Fraction T afforded the known⁷ labdanoic acid 1 (5 mg) and its acetate derivative 2 (100 mg) along with 9-hydroxy-α-terpineol 3 and the related esters 4-6. Fraction F afforded quercetin 7 (100 mg) and a complex mixture that could only be partially resolved by repeated preparative TLC to give semipurified samples (5-30 mg) of 8-13 that were used to run their ¹H NMR spectra.

18-Acetoxy-labda-7,13E-dien-15-oic acid (2)

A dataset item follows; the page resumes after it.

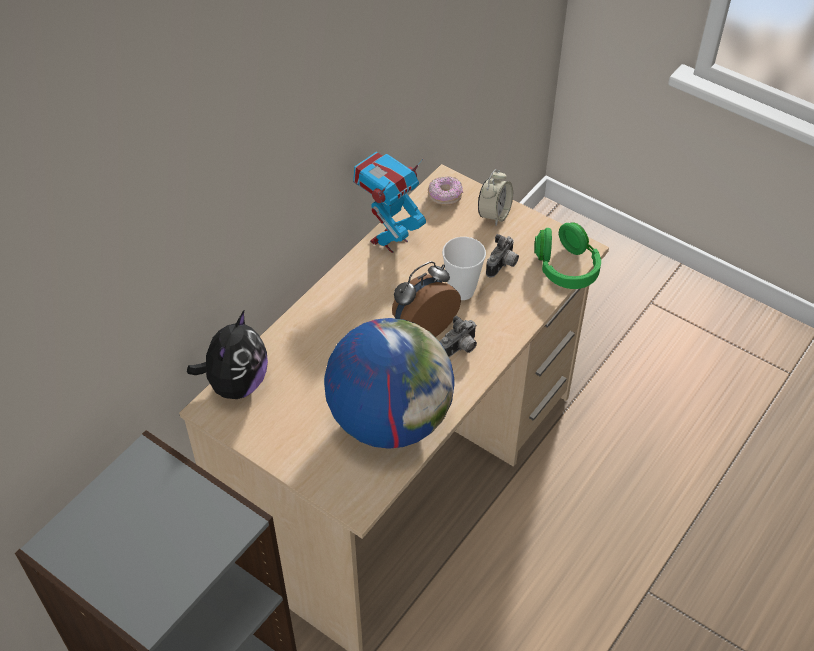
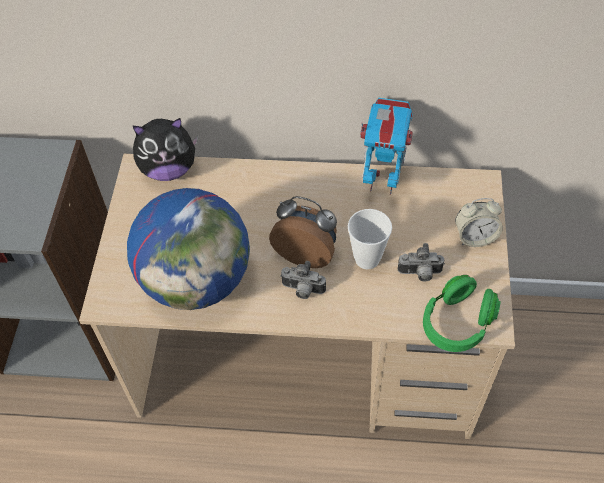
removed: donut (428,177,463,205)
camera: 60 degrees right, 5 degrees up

Colourless oil (0.1 g), ¹H NMR (CDCl₃, δ_H, TMS internal reference): 0.80 (s, 3H, Me-20), 0.91 (s, 3H, Me-19), 1.70( s, 3H, Me-17), 1.87 (m, 2H, H-6), 2.08 (s, 3H, MeCO), 2.10 (m, 1H, H-12), 2.19 (s, 3H, H-16), 2.37 (m, 1H, H-12'), 3.68 (d, J 10.9 Hz,1H, H-18), 3.79 (d, J 10.9 Hz, 1H, H-18'), 5.39 (brs, 1H, H-7), 5.71 (s, 1H, H-14), 10.5 (brs, 1H, COOH).

9-Hydroxy-α-terpineol (3)

Colourless oil (0.02 g), ¹H NMR in Table 1.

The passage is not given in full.